● **EXERCISE REQUIREMENTS**:
Reproduce the rows from the line containing "Maintenance sheet, pressure" through the line containing "Measurement: 3.4 V", both included, and leave the pictures out of your answer.
=== RECORDS FOR THIS EXERCISE ===
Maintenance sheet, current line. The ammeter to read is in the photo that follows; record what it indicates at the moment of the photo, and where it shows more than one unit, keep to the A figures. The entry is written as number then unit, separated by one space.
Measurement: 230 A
===
=== RECORDS FOR THIS EXERCISE ===
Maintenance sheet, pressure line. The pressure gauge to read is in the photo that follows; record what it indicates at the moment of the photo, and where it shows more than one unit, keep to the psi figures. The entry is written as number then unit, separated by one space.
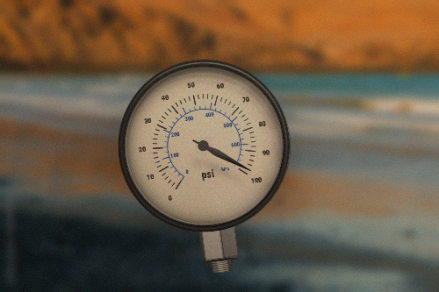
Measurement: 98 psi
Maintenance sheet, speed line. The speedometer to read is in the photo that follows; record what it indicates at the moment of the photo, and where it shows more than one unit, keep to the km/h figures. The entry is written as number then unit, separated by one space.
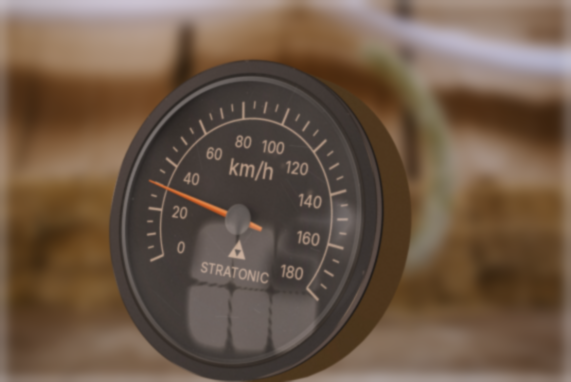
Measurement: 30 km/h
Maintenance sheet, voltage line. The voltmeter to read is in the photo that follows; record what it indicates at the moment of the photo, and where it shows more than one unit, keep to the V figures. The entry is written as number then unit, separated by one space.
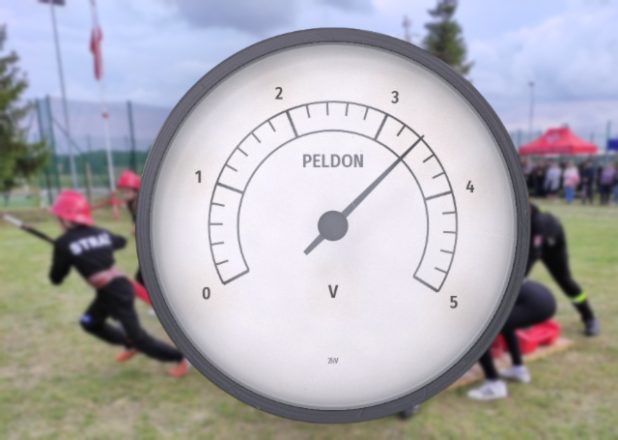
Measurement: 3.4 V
===
● **SOLUTION**:
Maintenance sheet, pressure line. The pressure gauge to read is in the photo that follows; record what it indicates at the moment of the photo, and where it shows more than one unit, keep to the psi figures. The entry is written as number then unit, separated by one space.
Measurement: 98 psi
Maintenance sheet, speed line. The speedometer to read is in the photo that follows; record what it indicates at the moment of the photo, and where it shows more than one unit, keep to the km/h figures. The entry is written as number then unit, separated by one space.
Measurement: 30 km/h
Maintenance sheet, voltage line. The voltmeter to read is in the photo that follows; record what it indicates at the moment of the photo, and where it shows more than one unit, keep to the V figures. The entry is written as number then unit, separated by one space.
Measurement: 3.4 V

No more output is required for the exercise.